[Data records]
--*--
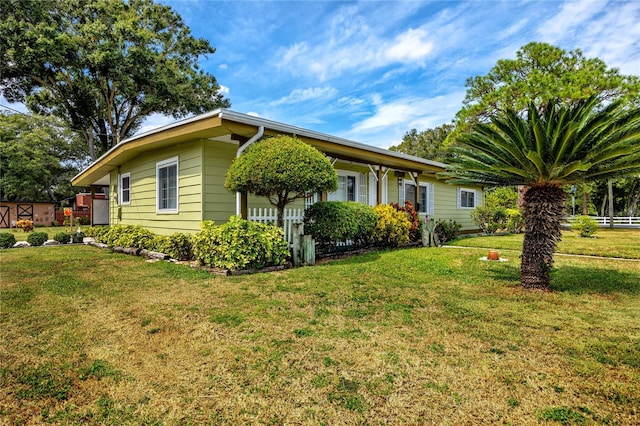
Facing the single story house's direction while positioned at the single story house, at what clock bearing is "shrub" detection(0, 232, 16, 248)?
The shrub is roughly at 5 o'clock from the single story house.

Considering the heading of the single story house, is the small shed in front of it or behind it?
behind

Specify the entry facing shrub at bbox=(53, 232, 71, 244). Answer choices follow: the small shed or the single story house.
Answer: the small shed

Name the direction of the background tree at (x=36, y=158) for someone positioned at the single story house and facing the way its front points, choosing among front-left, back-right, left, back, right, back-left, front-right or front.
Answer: back

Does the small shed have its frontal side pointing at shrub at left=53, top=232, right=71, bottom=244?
yes

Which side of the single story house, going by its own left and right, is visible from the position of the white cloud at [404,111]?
left

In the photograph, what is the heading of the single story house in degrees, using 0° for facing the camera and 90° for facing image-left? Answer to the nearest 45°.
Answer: approximately 315°

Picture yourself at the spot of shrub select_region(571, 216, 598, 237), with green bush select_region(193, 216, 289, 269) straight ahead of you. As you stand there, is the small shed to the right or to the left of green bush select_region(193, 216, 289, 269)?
right

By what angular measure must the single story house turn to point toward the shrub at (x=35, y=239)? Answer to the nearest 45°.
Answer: approximately 135° to its right

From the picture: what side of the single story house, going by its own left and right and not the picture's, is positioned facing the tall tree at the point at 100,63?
back

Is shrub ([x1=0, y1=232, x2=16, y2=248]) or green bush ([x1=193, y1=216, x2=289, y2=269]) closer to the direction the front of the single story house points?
the green bush
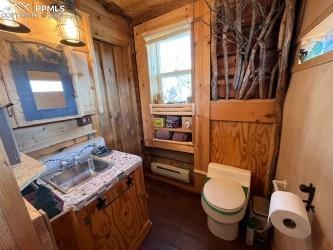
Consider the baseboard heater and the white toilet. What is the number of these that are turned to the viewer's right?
0

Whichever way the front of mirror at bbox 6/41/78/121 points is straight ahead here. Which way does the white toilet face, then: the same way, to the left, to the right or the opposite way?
to the right

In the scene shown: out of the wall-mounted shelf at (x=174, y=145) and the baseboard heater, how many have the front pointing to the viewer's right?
0

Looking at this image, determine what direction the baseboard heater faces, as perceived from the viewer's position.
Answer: facing the viewer and to the left of the viewer

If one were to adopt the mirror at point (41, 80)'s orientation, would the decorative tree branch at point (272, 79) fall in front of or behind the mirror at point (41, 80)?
in front

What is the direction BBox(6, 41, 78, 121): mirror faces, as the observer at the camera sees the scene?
facing the viewer and to the right of the viewer

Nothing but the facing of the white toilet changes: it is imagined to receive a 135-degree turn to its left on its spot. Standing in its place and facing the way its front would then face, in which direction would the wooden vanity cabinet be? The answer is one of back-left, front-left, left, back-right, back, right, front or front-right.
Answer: back

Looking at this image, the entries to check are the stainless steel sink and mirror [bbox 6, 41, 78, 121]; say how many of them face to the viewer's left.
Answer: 0

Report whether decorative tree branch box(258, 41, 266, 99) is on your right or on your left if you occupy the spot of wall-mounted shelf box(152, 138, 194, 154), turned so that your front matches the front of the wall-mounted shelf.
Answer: on your left

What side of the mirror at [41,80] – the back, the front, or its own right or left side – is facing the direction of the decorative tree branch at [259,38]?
front
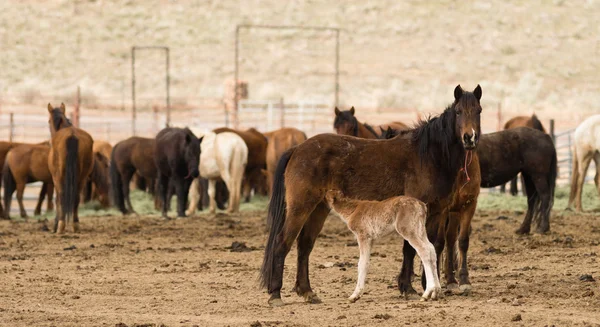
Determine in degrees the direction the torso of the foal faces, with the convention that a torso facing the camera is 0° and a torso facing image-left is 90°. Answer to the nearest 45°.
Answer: approximately 90°

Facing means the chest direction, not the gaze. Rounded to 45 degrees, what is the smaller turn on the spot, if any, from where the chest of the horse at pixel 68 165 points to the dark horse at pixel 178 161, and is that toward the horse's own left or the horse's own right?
approximately 45° to the horse's own right

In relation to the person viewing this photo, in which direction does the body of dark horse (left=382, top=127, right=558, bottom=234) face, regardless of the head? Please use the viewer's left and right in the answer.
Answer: facing to the left of the viewer

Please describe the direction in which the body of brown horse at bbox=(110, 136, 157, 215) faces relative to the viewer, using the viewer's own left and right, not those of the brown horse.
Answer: facing to the right of the viewer

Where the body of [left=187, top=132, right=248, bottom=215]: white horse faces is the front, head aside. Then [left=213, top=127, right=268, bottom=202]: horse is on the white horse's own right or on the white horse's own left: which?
on the white horse's own right

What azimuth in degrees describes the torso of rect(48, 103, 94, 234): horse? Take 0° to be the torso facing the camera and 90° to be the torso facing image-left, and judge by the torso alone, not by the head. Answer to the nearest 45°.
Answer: approximately 180°
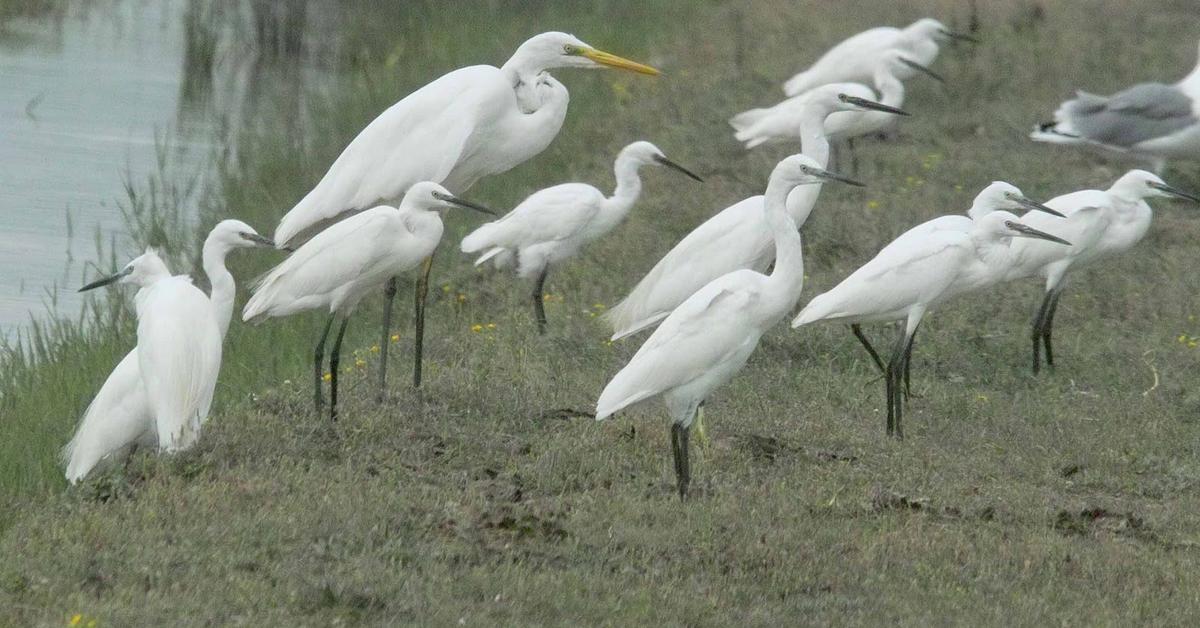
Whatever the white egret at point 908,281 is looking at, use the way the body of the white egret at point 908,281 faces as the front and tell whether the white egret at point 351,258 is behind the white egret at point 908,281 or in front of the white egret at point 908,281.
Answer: behind

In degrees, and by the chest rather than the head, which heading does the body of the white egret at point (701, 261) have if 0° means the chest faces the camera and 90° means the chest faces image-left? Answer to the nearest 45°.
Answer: approximately 270°

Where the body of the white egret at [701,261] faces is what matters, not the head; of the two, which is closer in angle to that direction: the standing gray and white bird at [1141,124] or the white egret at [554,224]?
the standing gray and white bird

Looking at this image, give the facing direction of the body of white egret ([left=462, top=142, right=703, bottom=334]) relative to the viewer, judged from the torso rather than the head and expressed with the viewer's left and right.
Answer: facing to the right of the viewer

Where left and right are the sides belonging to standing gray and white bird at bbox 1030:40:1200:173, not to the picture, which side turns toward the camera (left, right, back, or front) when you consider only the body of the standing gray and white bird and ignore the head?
right

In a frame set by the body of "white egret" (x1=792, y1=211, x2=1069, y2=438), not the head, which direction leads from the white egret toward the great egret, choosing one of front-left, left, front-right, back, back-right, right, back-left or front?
back

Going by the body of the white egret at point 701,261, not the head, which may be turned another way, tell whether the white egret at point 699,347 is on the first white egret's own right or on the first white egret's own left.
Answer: on the first white egret's own right

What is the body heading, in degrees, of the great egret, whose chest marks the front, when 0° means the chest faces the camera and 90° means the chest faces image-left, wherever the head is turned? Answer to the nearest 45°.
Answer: approximately 270°

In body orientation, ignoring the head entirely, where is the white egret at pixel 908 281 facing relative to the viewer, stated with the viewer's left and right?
facing to the right of the viewer
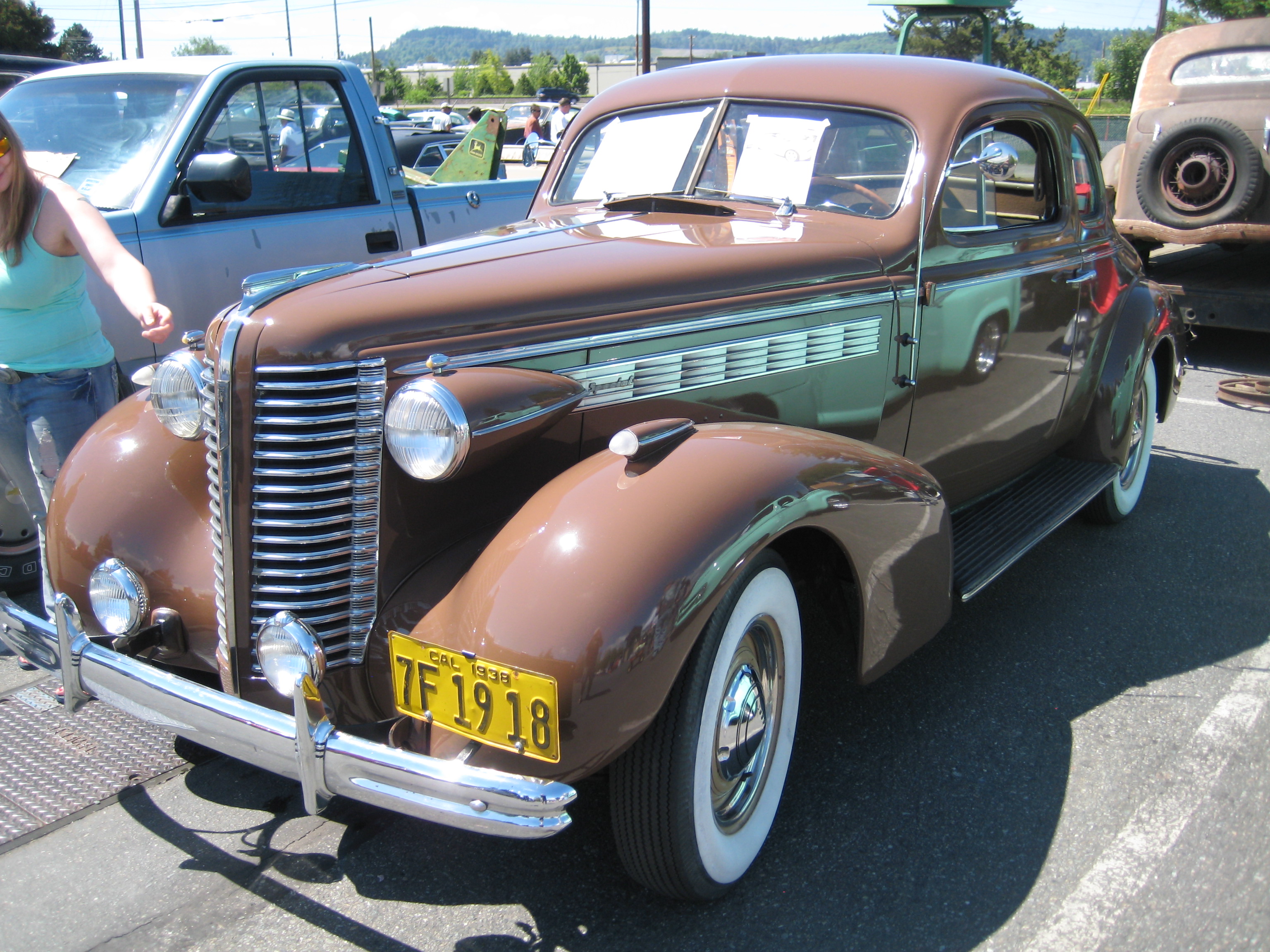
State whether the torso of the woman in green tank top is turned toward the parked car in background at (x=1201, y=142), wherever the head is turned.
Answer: no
--*--
* [Exercise instructions]:
Copy every one of the records above word for word, leaving out the pictures.

* [Solution below]:
Facing the single story house's direction while positioned at the single story house, at what clock bearing is "shrub" detection(0, 232, 16, 248)?
The shrub is roughly at 5 o'clock from the single story house.

Considering the heading of the single story house, is the small shed in front of it or behind it?
behind

Specify the entry facing shrub at bbox=(53, 232, 71, 244). Answer choices follow: the small shed or the single story house.
Answer: the small shed

Name the direction of the background tree at (x=36, y=158) for someone positioned at the single story house and facing the way its front points, choosing among front-left, back-right, left, back, right, back-left, front-right or front.
Answer: back

Does the small shed have its frontal side pointing at shrub at left=53, top=232, right=71, bottom=244?
yes

Which side of the single story house, going by its own left and right, is visible from the position of the white cloud at [404,111]?
left

In the photograph, what is the heading of the single story house in degrees, using 0° for facing the camera and 90° for facing image-left? Answer to the nearest 45°.
Answer: approximately 315°

Picture yourself at the spot of shrub select_region(571, 216, 598, 237), with green bush select_region(193, 216, 289, 269) straight ahead of you. As you stand there, is the small shed to the right or to the left of green bush select_region(193, 216, 289, 269)?
right

By what angular measure must the single story house turn to point toward the shrub at (x=35, y=239)? Answer to the nearest 45°.
Answer: approximately 135° to its right

From the picture: what side of the single story house, going by its own left and right and not the picture's, is positioned facing the tall tree at the point at 100,63?
back

Is shrub ([x1=0, y1=232, x2=16, y2=248]) or green bush ([x1=193, y1=216, x2=289, y2=269]) closer to the direction the front of the single story house points?
the green bush
Consider the baseboard heater and the white toilet. What is the number of these that are turned to the viewer's right?
0

Whichever way the front of mirror at bbox 6/41/78/121 points is straight ahead here. Which way does the white toilet face, then: the same way, to the left, to the right or the opposite way?
to the right

In the scene shown: out of the wall-mounted shelf at (x=174, y=145) and the baseboard heater, how many have the front pointing to the viewer's right?
0

Looking at this image, determine what direction the baseboard heater faces, as perceived from the viewer's position.
Answer: facing the viewer and to the left of the viewer

If one were to adopt the mirror at point (41, 80)'s orientation, would the decorative tree branch at point (272, 79) fall in front of or behind the mirror at point (41, 80)?
in front

What is the direction BBox(6, 41, 78, 121): mirror faces, as the observer at the camera sees the scene?
facing the viewer and to the right of the viewer

Nothing but the facing of the white toilet changes: it is imagined to receive a 135-degree turn to its left on its spot. Standing in its place and facing the way its front would then face, in which direction would the wooden vanity cabinet be? The answer is one of back-left, front-left, left, back-right, back, right, front or front-right.
Answer: back

Looking at this image, the entries to check are the stainless steel sink and mirror [bbox 6, 41, 78, 121]; say how many of them face to the viewer's left.
Answer: 0

Report whether decorative tree branch box(258, 41, 266, 99) is on your right or on your left if you occupy the spot of wall-mounted shelf box(152, 138, 194, 154), turned so that your front matches the front of the wall-mounted shelf.
Answer: on your left

What side of the mirror at [41,80] – the back, the front, or its own right or left side – is facing the direction of the decorative tree branch at [259,38]?
front
Determine in degrees the direction the torso of the foal faces, with the convention that a torso facing the camera is 0° and a torso facing image-left is 90°. Answer to the nearest 45°.
Answer: approximately 90°

Facing means the chest direction, not the gaze. Rounded to 45 degrees, what is the smaller turn on the spot, if any, from where the chest of the horse at pixel 68 165 points to the dark horse at pixel 178 161, and is that toward the horse's own left or the horse's own right?
approximately 45° to the horse's own right

In relation to the person viewing this photo, in which direction does the body of dark horse (left=382, top=127, right=558, bottom=234) face, regardless of the head? Please use the viewer's left and right in the answer.
Answer: facing to the left of the viewer

Please describe the direction in which the body of brown horse at bbox=(110, 136, 157, 215) faces relative to the viewer, using the viewer's own left and right, not those of the brown horse.
Answer: facing to the right of the viewer

Where the body of [left=187, top=132, right=248, bottom=215]: white horse faces is the front, head aside. Then [left=213, top=127, right=268, bottom=202]: horse is on the white horse's own right or on the white horse's own left: which?
on the white horse's own right

What azimuth in degrees describes the torso of rect(48, 103, 94, 234): horse? Take 0° to be the torso facing the camera and 90° to be the torso facing image-left, and judge by the torso alone, not by the head. Answer to the nearest 45°.
Answer: approximately 180°
Whatever the white egret at point 908,281 is looking at, use the way the body of the white egret at point 908,281 faces as the front and tell whether the white egret at point 351,258 is behind the white egret at point 908,281 or in front of the white egret at point 908,281.
Answer: behind

In degrees, and by the chest rather than the head, which heading does the body of the white egret at point (701, 261) have if 0° means the chest faces the camera and 90° means the chest faces image-left? Answer to the nearest 45°.
Answer: approximately 270°

Where the body of the white egret at [701,261] faces is what matters, not the head; of the two, which is closer in angle to that direction: the standing gray and white bird at [1141,124] or the white egret at [554,224]?
the standing gray and white bird

Looking at this image, give the facing direction of the body of white egret ([left=462, top=142, right=703, bottom=334]) relative to the viewer, judged from the torso rather than the head and expressed with the viewer's left and right.
Answer: facing to the right of the viewer

Where left and right are the sides belonging to standing gray and white bird at bbox 1030:40:1200:173, not to the picture, which side turns toward the camera (left, right, back, or front) when you consider only the body of the standing gray and white bird and ignore the head?
right

In a frame set by the body of "white egret" (x1=792, y1=211, x2=1069, y2=438), not the head, which direction leads from the white egret toward the great egret, choosing one of front-left, left, front-right, back, back-right, right, back-left or front?
back

Going by the body of the white egret at point 701,261, not the head, which may be turned another way, tell whether the white egret at point 699,347 is on the first white egret's own right or on the first white egret's own left.
Answer: on the first white egret's own right

What is the body heading, in degrees, of the great egret, whose chest marks the front, when 0° means the chest faces the camera and 90° means the chest faces image-left, wherever the head is turned? Answer to the nearest 45°.
Answer: approximately 270°

In body orientation, ignoring the head entirely, where is the white egret at pixel 908 281 facing relative to the viewer, stated with the viewer's left and right?
facing to the right of the viewer
State whether the torso of the woman in green tank top is turned toward the parked car in background at (x=1201, y=142), wherever the head is turned.
Answer: no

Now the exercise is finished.